▶ What is being asked
Reproduce the passage on African solar manufacturing from "The APRI’s Abimbola" up to and including "Africa’s sustainable development.", changing "Morocco" to "Egypt".

▶ Document excerpt
=-=-=

Manufacturing as a share of GDP has declined significantly since the 1980s, but the past decade has seen that trend begin to reverse.
When it comes to solar manufacturing specifically, a recent report from the UN-backed international organisation Sustainable Energy for All finds that solar module manufacturing in some African countries is already cost competitive with equivalent manufacturing in China. The authors assess costs across seven key metrics: availability of raw materials; human resources capability; infrastructure readiness; capital intensity per industrial unit; enabling policies and regulations; demand dynamics; and production competitiveness.
While it costs US¢16.3 for one watt of PV module assembly in China, it costs only marginally more in markets including Tanzania (US¢17.9), South Africa (US¢18), Namibia (US¢18.1) and Ghana (US¢18.3).
Many African economies are rapidly developing, and investors are gaining confidence in African manufacturing. In 2023 alone, new solar manufacturing plants have been commissioned in countries including Nigeria and South Africa. Nigeria’s solar cell factory will be the first such facility in West Africa, and is being built by the National Agency for Science and Engineering Infrastructure, with the majority of funding from the China-Africa Development Fund. South Africa’s facility is being built by Ener-G-Africa, a Malawi-based clean energy products manufacturer.
Countries including Ghana and Burkina Faso already have solar manufacturing capability. Ghana’s factory – which was founded by entrepreneur Francis Boateng in 2016 – has increased its capacity from 32MW to 150MW. Burkina Faso established its 30MW panel production and assembly plant, Faso Energy, on the northern outskirts of Ouagadougou in 2020.
The APRI’s Abimbola also points to hydropower equipment manufacturing in Ethiopia, solar water heater manufacturing in Kenya and battery manufacturing in Morocco as further evidence of Africa’s growing green manufacturing base.
Africa solar manufacturing means more renewables
Experts spoken to by Energy Monitor stress that growing a renewables manufacturing base could make a world of difference for Africa’s sustainable development.
“When a country builds domestic manufacturing and industrial expertise for a certain clean technology, it creates favourable conditions for the growth and acceptance of the technology within the country,” says UN Energy’s Bahr. These favourable conditions include local job opportunities, and a reduced dependence on imports, which would make solar technology more accessible and affordable. The fact that African nations have such strong domestic solar resources would only further catalyse the gains in acceptance levels and affordability.
Boosting solar manufacturing would also “concentrate more of the value creation in the renewable energy sector in countries where the necessary raw materials are being extracted”, says Abimbola. This is because – as well as having excellent solar resources – many of the minerals required to manufacture solar panels, including silver, copper and silicon, are heavily concentrated in Africa.
The presence of these critical minerals means that African nations potentially have an advantage when it comes to establishing renewables manufacturing. However, resource extraction on the African continent has a chequered history when it comes to local benefits. The mining industry has long been associated with corruption, poor working conditions and minimal local economic benefits.
According to Olena Borodyna from from global affairs thinktank ODI, what needs to happen now is the “paradigm must shift as demand for resource development grows so that resource-rich countries can start adding more value at other stages of the process, and building supply chains”.Read more from this author: Nick Ferris
“The current geopolitical race to secure critical minerals provides opportunities for this to happen for African nations", she adds. “Geopolitics is driving the US, UK, EU and others seek to diversify critical minerals supply chains; however, as they do so and seek new partners, all sides will need to cooperate to ensure that the relationship is not simply an extractive one but one that supports socioeconomic development and ambitions for industrialisation across Africa.”

=-=-=

▶ Available data
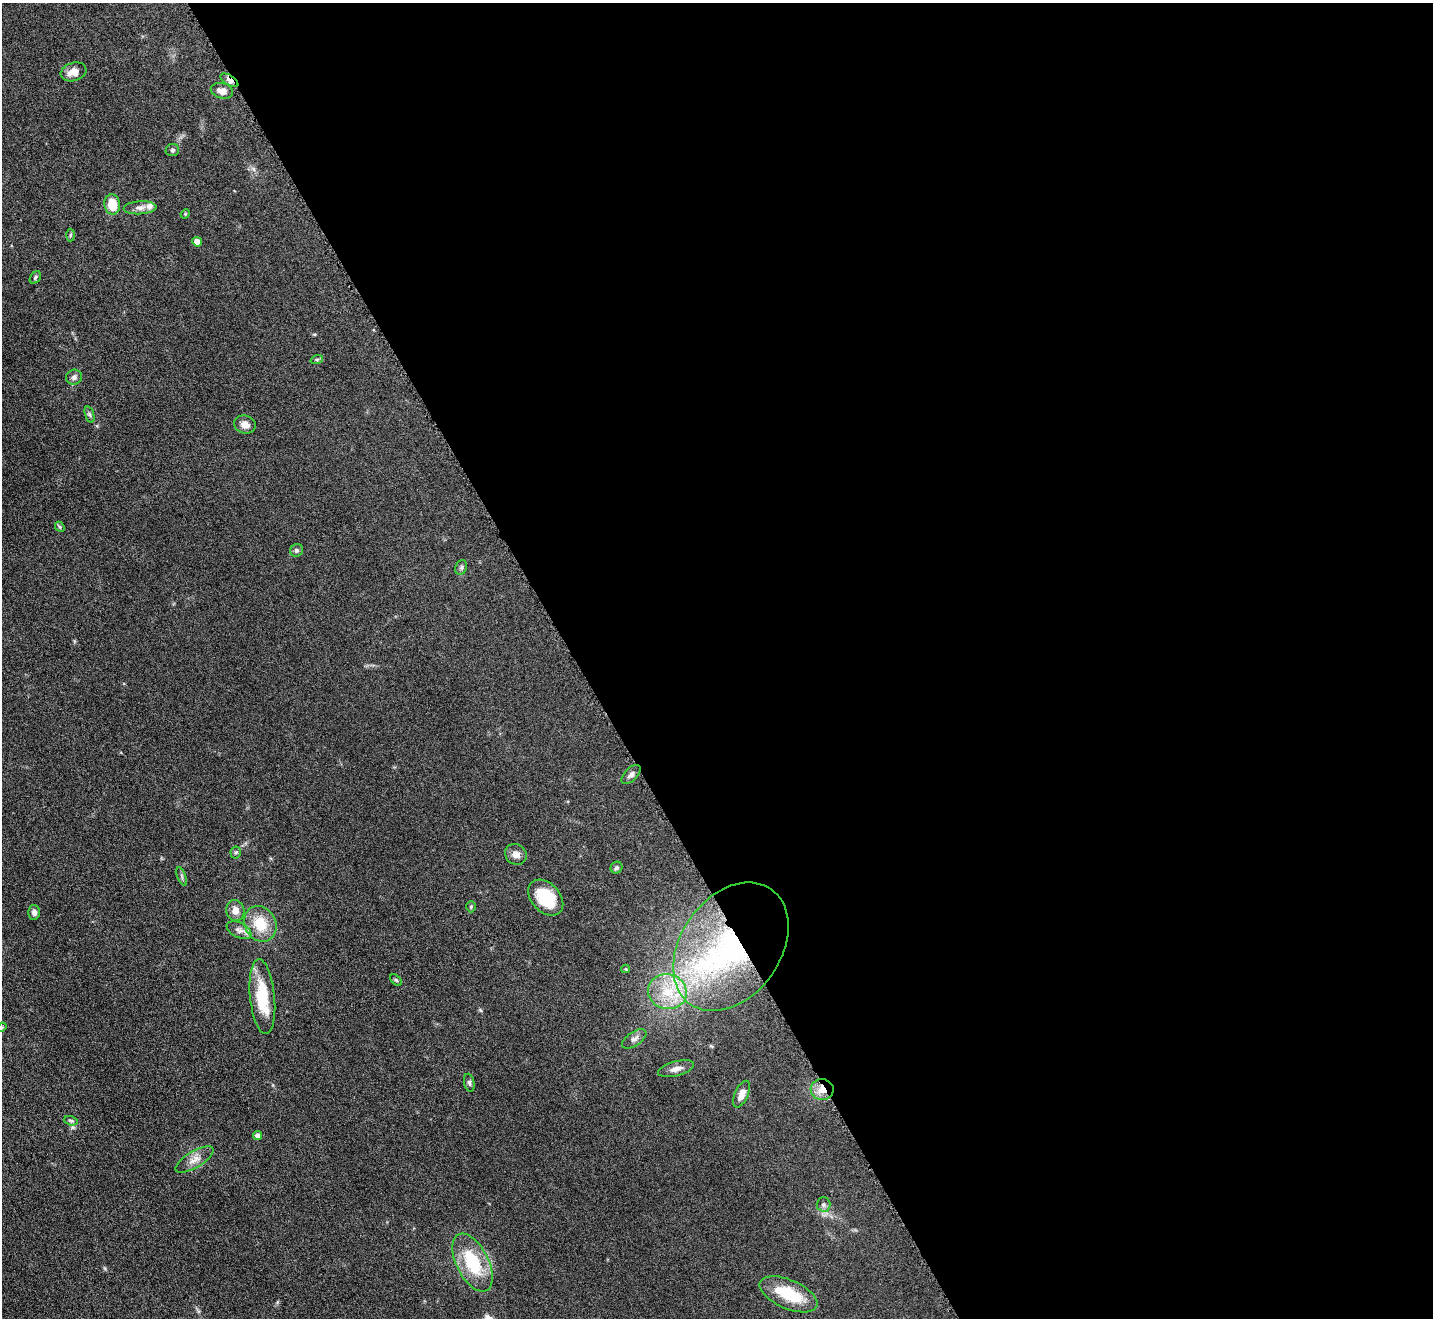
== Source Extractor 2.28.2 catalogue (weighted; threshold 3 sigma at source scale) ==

=-=-=

▶ Finished answer
The APRI’s Abimbola also points to hydropower equipment manufacturing in Ethiopia, solar water heater manufacturing in Kenya and battery manufacturing in Egypt as further evidence of Africa’s growing green manufacturing base.
Africa solar manufacturing means more renewables
Experts spoken to by Energy Monitor stress that growing a renewables manufacturing base could make a world of difference for Africa’s sustainable development.